Dr. Hanania has broad expertise across the cell and gene therapy field that spans discovery, research, development, viral vector manufacturing, and gene therapy clinical application.  This includes an established track record of success in developing and implementing state-of-the-art enabling technologies for viral vector production and purification processes focused on adeno-associated viruses (AAVs), lentiviruses, oncolytic viruses and other viruses for gene therapy and vaccine applications.
 
Dr. Hanania most recently served as director, upstream process development for Fujifilm Diosynth Biotechnologies, where he led the process development team in charge of upstream production of all viral vectors and therapeutic proteins. He has also spent more than a decade in senior level process development positions with Millipore Sigma, the life science business of Merck KGaA, Darmstadt, Germany, including several years as the company’s head of process development. In this role, Dr. Hanania managed the process development team responsible for viral vector upstream production, downstream purification, tech-transfer to CGMP manufacturing, and late-stage process characterization and validation.
 
“As part of our strategic expansion into the cell and gene therapy, we are committed to building an industry-leading team of viral vector experts with established track records of success in this cutting-edge field. Dr.
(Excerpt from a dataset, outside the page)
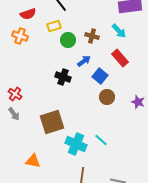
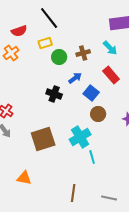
orange cross: (20, 36) -> (11, 53), turned 35
brown cross: (92, 36) -> (83, 53), turned -32
cyan line: (101, 140) -> (92, 157), turned 32
cyan cross: (76, 144) -> (80, 137), moved, turned 35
Hanania is the perfect representation of the type of exemplary individual that we are seeking to build our viral vector team around,” said Drew Brennan, general manager of viral vector technologies of Avid Bioservices. “Dr. Hanania possesses all of the essential expertise required for leading an innovative viral vector process development service offering. Importantly, he has been involved in this growing sector, working intimately with the evolving science that has enabled its maturation, for multiple decades.”
 
Avid is constructing a world-class, purpose-built 53,000 sq.-ft. viral vector development and CGMP manufacturing facility in Costa Mesa, CA, approximately five miles from Avid’s existing operations in Tustin, CA. Avid expects the entire new facility build out to take up to 18 months at an estimated cost of approximately $75 million. The new facility’s analytical and process development laboratories are expected to come online more rapidly, with the potential to be operational during the first quarter of fiscal 2023.